Safe research data sharing: disclosivity and sensitivity issues 1
|Coordinator 1||Dr Aida Sanchez-Galvez (Centre for Longitudinal Studies, UCL Social Research Institute)|
|Coordinator 2||Dr Vilma Agalioti-Sgompou (Centre for Longitudinal Studies, UCL Social Research Institute)|
|Coordinator 3||Dr Deborah Wiltshire (GESIS – Leibniz Institute for the Social Sciences)|
A core activity of many surveys is the safe provision of well-documented and de-identified survey data, linked administrative data and geographical data to the research community. Data sharing is based on the consent given by the participants and is conditional on the assurance that confidentiality and GDPR rights will be protected. Breaking this assurance would constitute an ethical violation of consent and would threaten the trust that survey participants place in the team who collects their data and may affect their willingness to participate in further data collections.
Data sharing policies and applications are generally overseen by Data Access Committees. Data releases are either managed by the studies themselves, or by national repositories. The choice of data access routes usually depends on the disclosivity and sensitivity of the data. Data are considered disclosive if there are concerns over the re-identification of individuals, households, or organisations by a motivated intruder, and are considered sensitive if they fall under the GDPR definition of “special category data”, which require additional protection. Disclosive and sensitive data require a higher degree of security and are generally only available in secure sharing platforms, such as local secure servers or Trusted Research Environments (TREs).

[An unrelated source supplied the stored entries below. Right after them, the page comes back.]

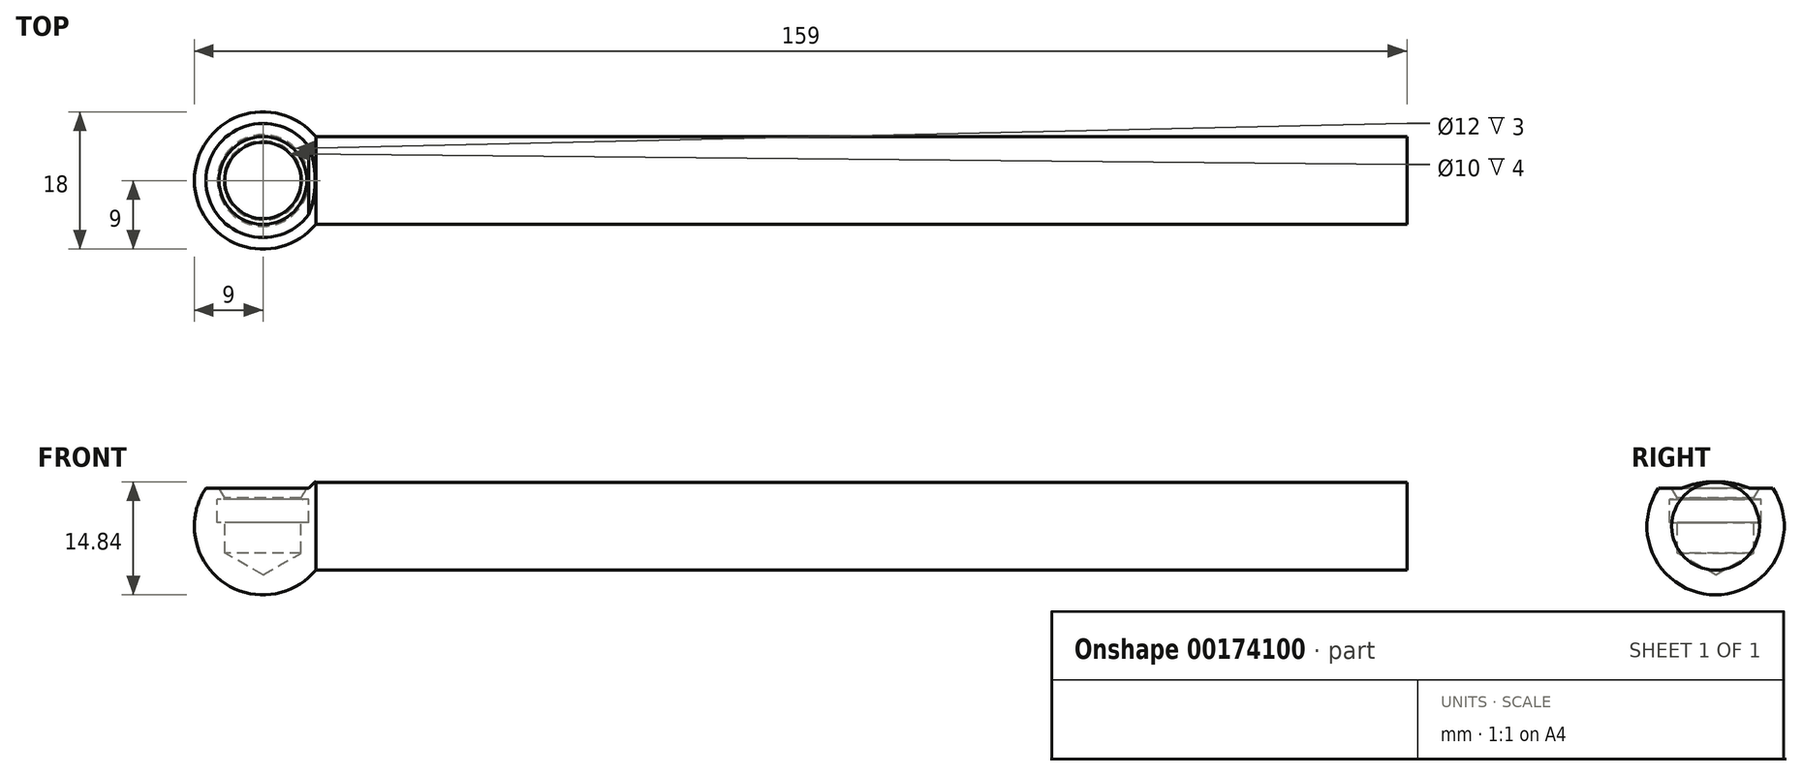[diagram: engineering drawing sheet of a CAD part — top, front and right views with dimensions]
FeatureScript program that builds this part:
annotation { "Feature Type Name" : "Feature", "Feature Type Description" : "" }
export const myFeature = defineFeature(function(context is Context, id is Id, definition is map)
    precondition{}
    {
        {
            var Q0;
            Q0=qCreatedBy(makeId("Front.planeOp"),FACE);
            var sketch = newSketch(context, id + "F0", { "sketchPlane" : qUnion([Q0])});
            skLineSegment(sketch, "E0", {"start": v(0, 0) * mm, "end": v(241.1, 0) * mm, "construction": true});
            skArc(sketch, "E1", {"start": v(6.92, 5.75) * mm, "mid": v(-3.06, 8.47) * mm, "end": v(-9, 0) * mm});
            skLineSegment(sketch, "E2", {"start": v(6.92, 5.75) * mm, "end": v(150, 5.75) * mm});
            skLineSegment(sketch, "E3", {"start": v(150, 5.75) * mm, "end": v(150, 0) * mm});
            skLineSegment(sketch, "E4", {"start": v(150, 0) * mm, "end": v(-9, 0) * mm});
            skSolve(sketch);
        }
        {
            var Q0;
            Q0=makeQuery(id+"F0.imprint","IMPRINT",FACE,{"disambiguationData":[TD([[makeQuery(id+"F0.imprint","IMPRINT",EDGE,{"derivedFrom":sQuery(id+"F0.wireOp",EDGE,"E1")}),1.0]])]});
            var Q1;
            Q1=sQuery(id+"F0.wireOp",EDGE,"E0");
            revolve(context, id + "F1", {"entities" : qUnion([Q0]), "axis" : qUnion([Q1]), "revolveType" : RevolveType.FULL});
        }
        {
            var Q0;
            Q0=qCreatedBy(makeId("Front.planeOp"),FACE);
            var sketch = newSketch(context, id + "F2", { "sketchPlane" : qUnion([Q0])});
            skLineSegment(sketch, "E5", {"start": v(10, 10) * mm, "end": v(-10, 10) * mm});
            skLineSegment(sketch, "E6", {"start": v(-10, 10) * mm, "end": v(-10, 5) * mm});
            skLineSegment(sketch, "E7", {"start": v(-10, 5) * mm, "end": v(6, 5) * mm});
            skLineSegment(sketch, "E8", {"start": v(6, 5) * mm, "end": v(10, 9) * mm});
            skLineSegment(sketch, "E9", {"start": v(10, 9) * mm, "end": v(10, 10) * mm});
            skSolve(sketch);
        }
        {
            var Q0;
            Q0=makeQuery(id+"F2.imprint","IMPRINT",FACE,{"disambiguationData":[TD([[makeQuery(id+"F2.imprint","IMPRINT",EDGE,{"derivedFrom":sQuery(id+"F2.wireOp",EDGE,"E5")}),1.0]])]});
            extrude(context, id + "F3", {"entities" : qUnion([Q0]), "operationType" : NewBodyOperationType.REMOVE, "oppositeDirection" : true, "depth" : 25 * mm, "hasSecondDirection" : true, "secondDirectionOppositeDirection" : false, "secondDirectionDepth" : 25 * mm});
        }
        {
            var Q0;
            Q0=qCreatedBy(makeId("Front.planeOp"),FACE);
            var sketch = newSketch(context, id + "F4", { "sketchPlane" : qUnion([Q0])});
            skLineSegment(sketch, "E10", {"start": v(0, -6.39) * mm, "end": v(0, 5) * mm});
            skLineSegment(sketch, "E11", {"start": v(0, 5) * mm, "end": v(-5.75, 5) * mm});
            skLineSegment(sketch, "E12", {"start": v(-5.75, 5) * mm, "end": v(-5, 3.7) * mm});
            skLineSegment(sketch, "E13", {"start": v(-5.2, 3.5) * mm, "end": v(-6, 3.5) * mm});
            skLineSegment(sketch, "E14", {"start": v(-6, 3.5) * mm, "end": v(-6, 0.5) * mm});
            skLineSegment(sketch, "E15", {"start": v(-6, 0.5) * mm, "end": v(-5, 0.5) * mm});
            skLineSegment(sketch, "E16", {"start": v(-5, 0.5) * mm, "end": v(-5, -3.5) * mm});
            skLineSegment(sketch, "E17", {"start": v(-5, -3.5) * mm, "end": v(0, -6.39) * mm});
            skLineSegment(sketch, "E18", {"start": v(-5.2, 3.5) * mm, "end": v(-5, 3.7) * mm});
            skLineSegment(sketch, "E19", {"start": v(0, 0) * mm, "end": v(0, 12.84) * mm, "construction": true});
            skSolve(sketch);
        }
        {
            var Q0;
            Q0 = qSketchRegion(id + "F4", true);
            var Q1;
            Q1=sQuery(id+"F4.wireOp",EDGE,"E19");
            revolve(context, id + "F5", {"operationType" : NewBodyOperationType.REMOVE, "entities" : qUnion([Q0]), "axis" : qUnion([Q1]), "revolveType" : RevolveType.FULL, "oppositeDirection" : true});
        }
    });
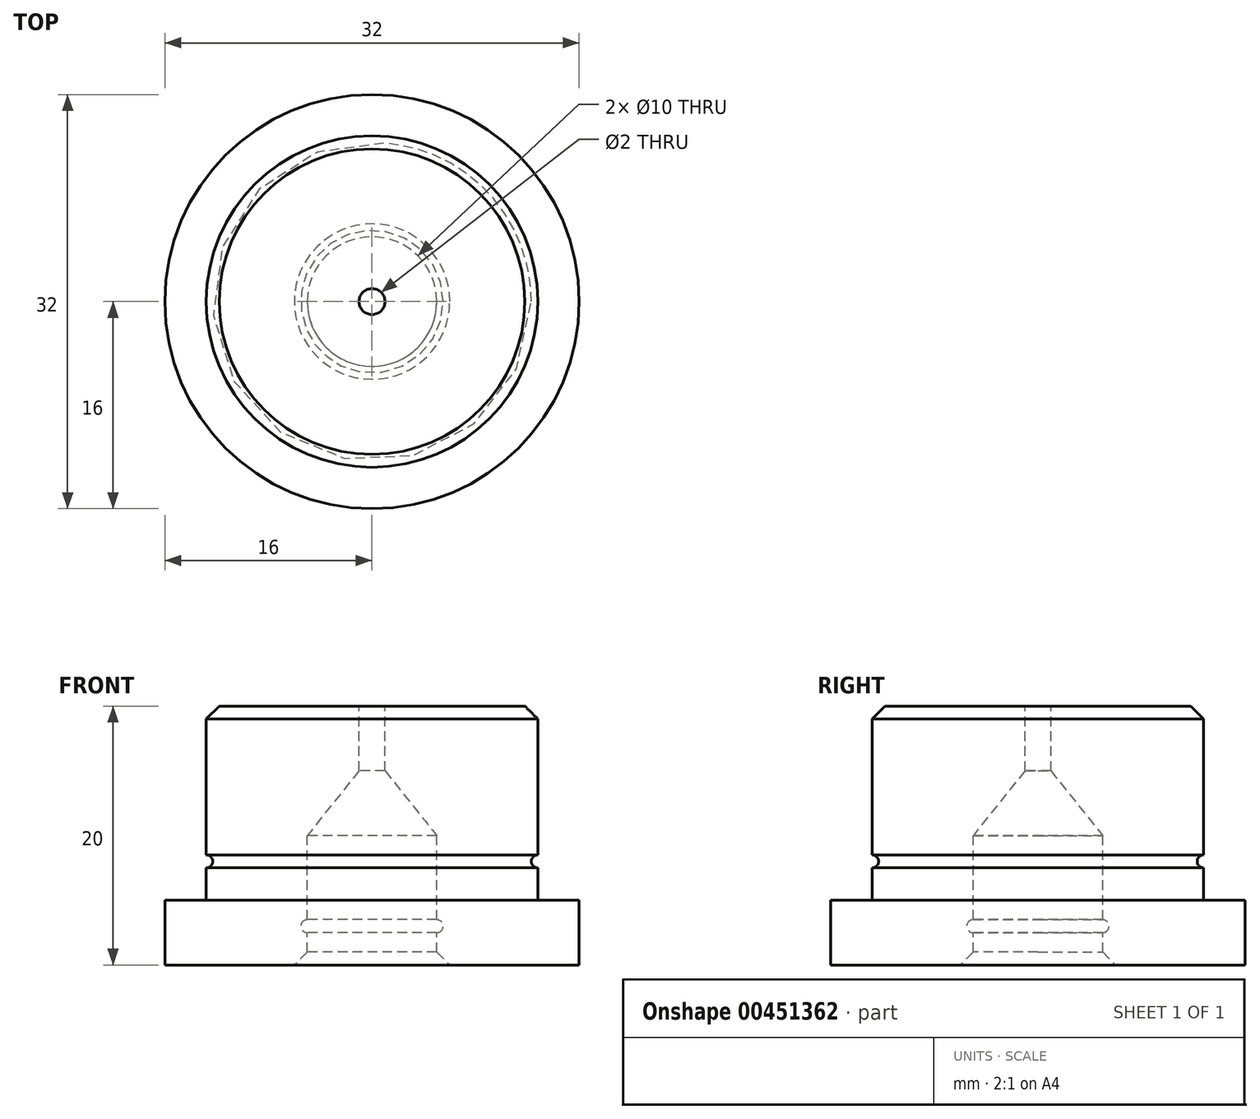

The aim of this session is to create a space to share ideas and techniques on data access and how to address the risk of disclosivity and sensitivity. We invite colleagues to submit ideas relating to:
• Data sharing routes for survey and linked data
• Methods of disclosure control prior to data sharing
• Methods of risk assessment of disclosivity and sensitivity
• Data classification policies and sharing agreements
• Technical tools used to generate bespoke datasets
• Trusted Research Environments / Secure Labs: remote vs in-person access
• Syntax sharing and reproducibility
• International data sharing
Papers need not be restricted to these specific examples.